Dow also said the court will not accept a filing by e-mail. If it did, he said, lawyers could have met the 5 p.m. deadline once they beat their computer problem, because printing the filing took extra time. The lawyers needed about another 20 minutes.

Jim Harrington, director of the Texas Civil Rights Project, said he was thinking about filing a complaint with the Texas State Commission on Judicial Conduct about Keller.

“When I saw that, I think I would just describe my reaction as ‘stunningly unconscionable,’ ” Harrington said of her refusal. “There has to be some kind of accountability for this.”

Seana Willing, executive director of the Texas commission, said she isn’t sure Keller could be sanctioned, were a complaint to be filed, because she isn’t aware of anything in the Code of Judicial Conduct that would cover her decision to close the clerk’s office while a death penalty case was pending. She indicated she looked through the code after learning of the dispute but could find “nothing specific” dealing with it.

Keller, who was re-elected last year to a six-year term, and Cochran also said they couldn’t think of a provision that Keller’s action would violate. Judge Mike Keasler, noting he teaches judicial ethics, said he knows of no violation related to such an administrative action by the court’s presiding judge.

Harrington said, “I think you’d take the totality of it and have to make some sort of argument this was a gross miscarriage of justice.”

Lawyers said that without a ruling by the Texas Court of Criminal Appeals on Richard’s appeal, the U.S. Supreme Court couldn’t consider it. The U.S. Supreme Court stayed another man’s execution the same week, after his appeal was denied by the Court of Criminal Appeals.
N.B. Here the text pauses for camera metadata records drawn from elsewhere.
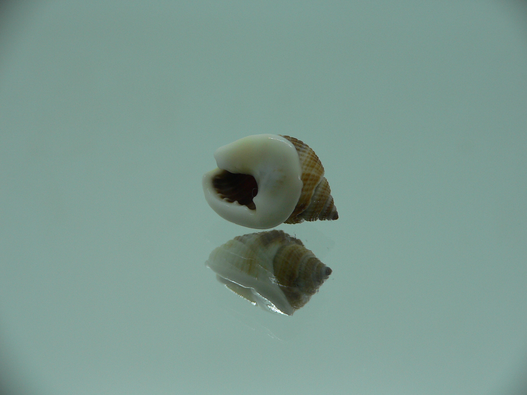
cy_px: 198
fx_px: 533
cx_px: 264
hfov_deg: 52.6
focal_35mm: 35
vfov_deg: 40.7
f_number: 2.8
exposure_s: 1/80
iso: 80
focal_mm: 4.6
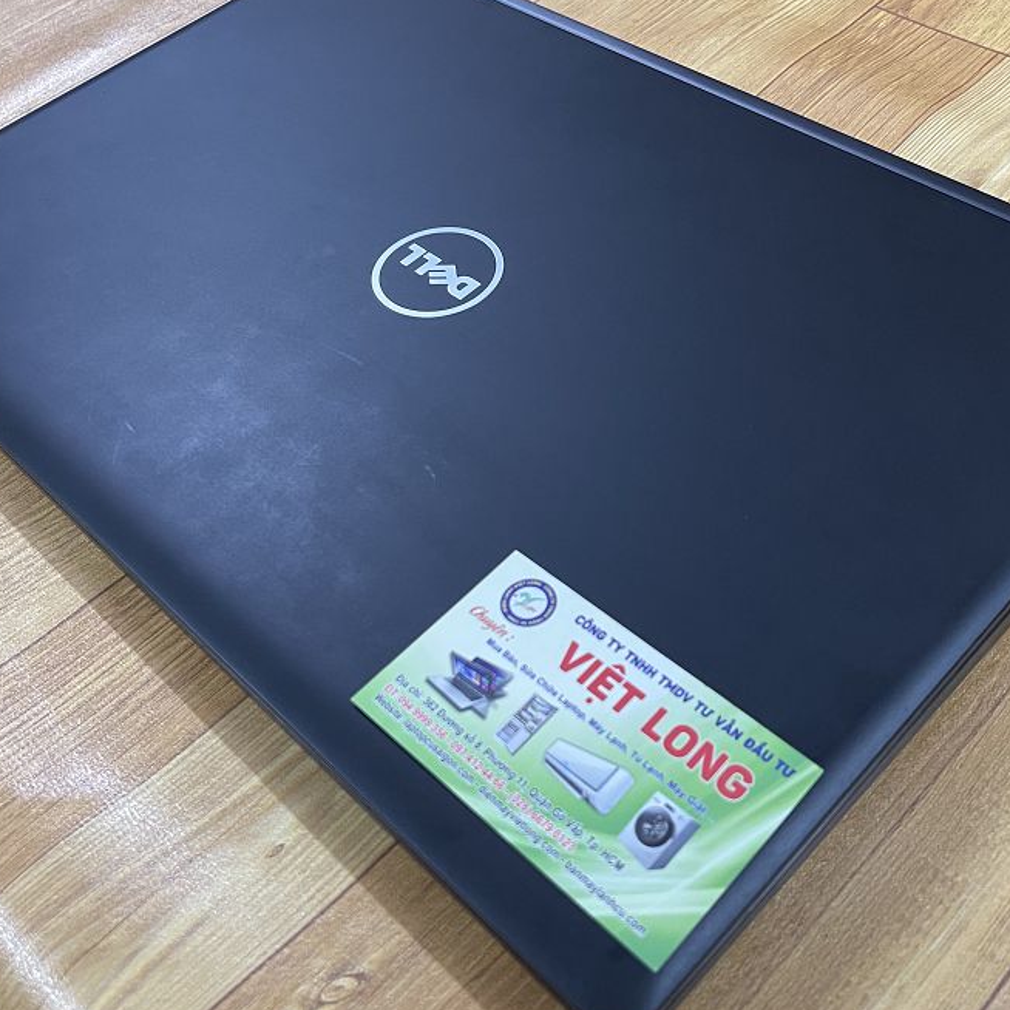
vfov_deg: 46.0
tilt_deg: -51.2
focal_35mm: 36
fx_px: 1188
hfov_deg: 46.0
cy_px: 486
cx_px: 545
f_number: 1.6
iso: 500
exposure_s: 1/42
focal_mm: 5.1
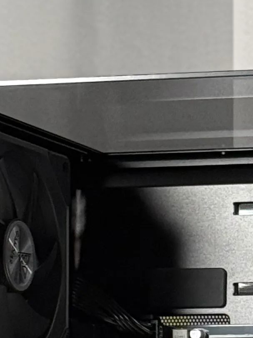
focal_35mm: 239
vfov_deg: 8.2
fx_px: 2330
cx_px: 390
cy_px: 471
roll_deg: -0.6
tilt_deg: +1.9
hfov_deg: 6.1
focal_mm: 6.76
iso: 200
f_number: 1.78
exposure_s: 1/60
Even though there may not be a specific provision that Keller violated in the the Texas Code of Judicial Conduct, it does say that the code “is not intended as an exhaustive guide for the conduct of judges. They should also be governed in their judicial and personal conduct by general ethical standards”.

So using that clause, it should be possible for the commission to act, even though Keller’s specific ethical lapse is not listed in the Code of Judicial Conduct.
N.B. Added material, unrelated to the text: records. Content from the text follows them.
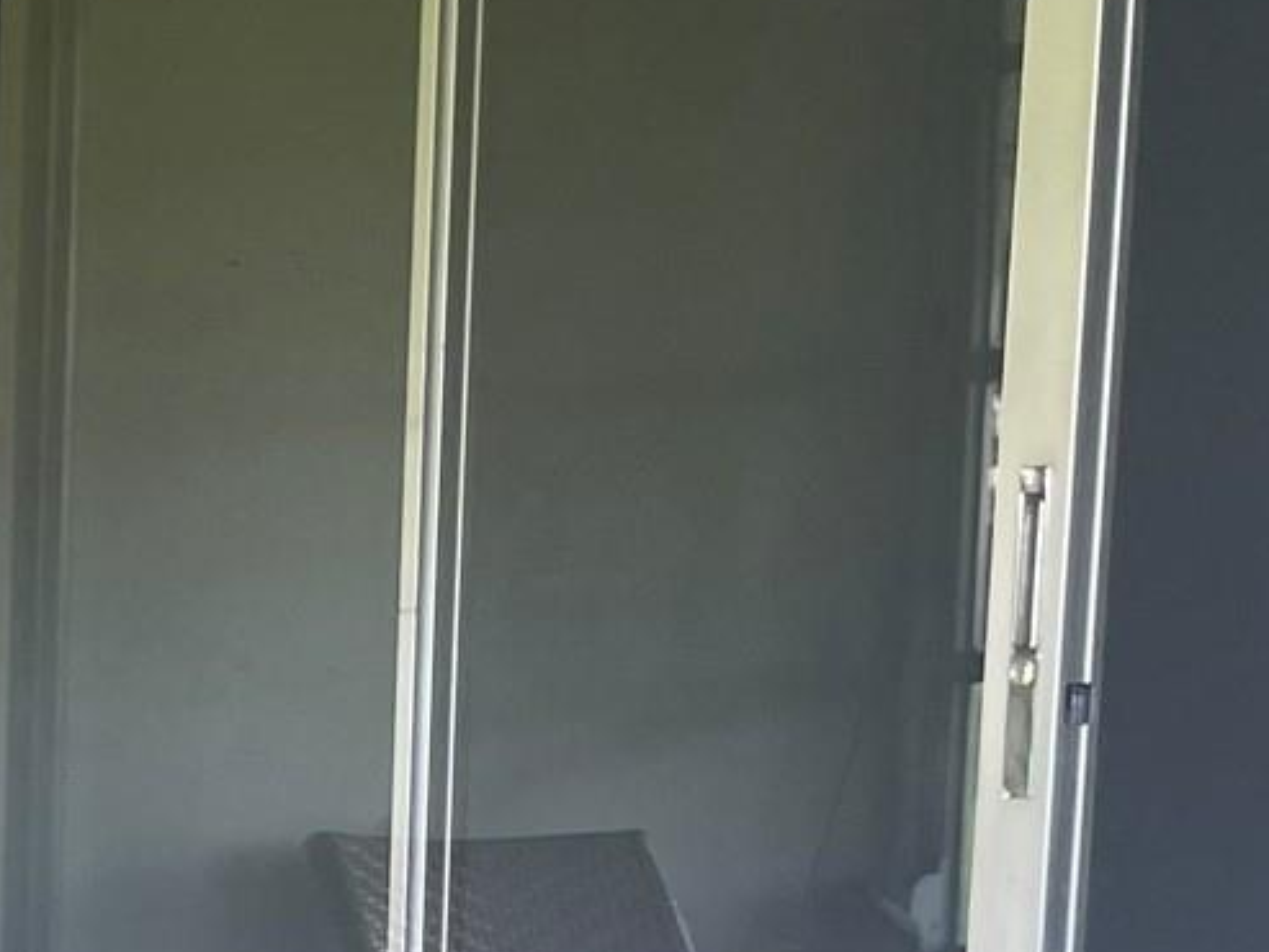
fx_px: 3960
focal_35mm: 108
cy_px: 1238
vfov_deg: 13.2
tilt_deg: -8.6
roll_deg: +1.1
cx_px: -1135
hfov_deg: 15.3
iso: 64
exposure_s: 1/121
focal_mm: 4.2
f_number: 1.6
According to quotes in the Chronicle, it appears that Judges Cochran and Womack believe that Keller was the cause of the problems. If they believe that, then according to the Texas Code of Judicial Conduct they themselves may be ethically obligated to file a complaint against Keller with the Texas Commission on Judicial Conduct.
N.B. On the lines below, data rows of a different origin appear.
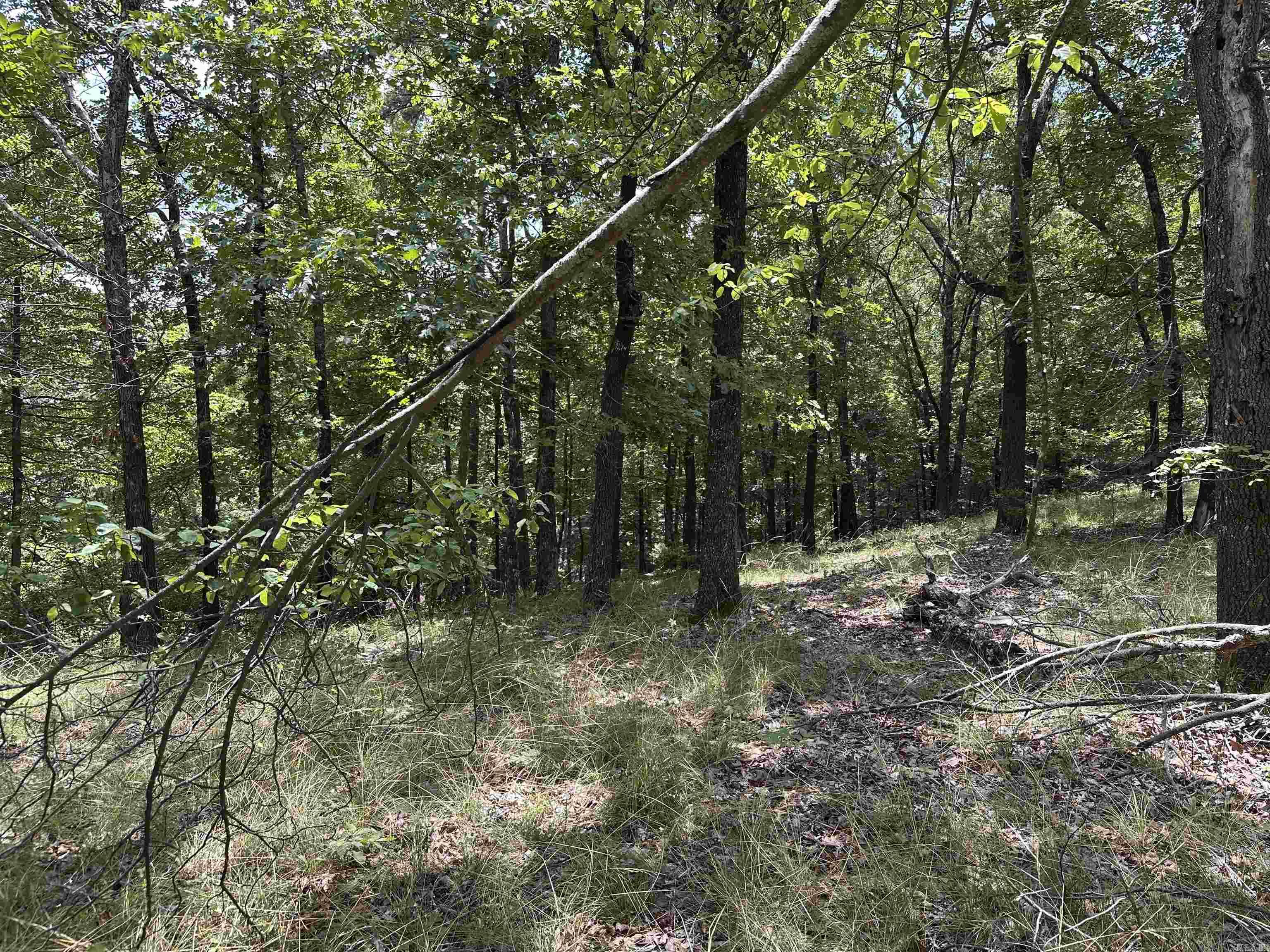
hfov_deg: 71.6
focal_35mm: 24
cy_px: 476
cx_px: 635
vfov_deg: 56.8
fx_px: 881
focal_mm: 6.86
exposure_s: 1/561
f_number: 1.78
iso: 80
The code says, “A judge who receives information clearly establishing that another judge has committed a violation of this Code should take appropriate action. A judge having knowledge that another judge has committed a violation of this Code that raises a substantial question as to the other judge’s fitness for office shall inform the State Commission on Judicial Conduct or take other appropriate action.”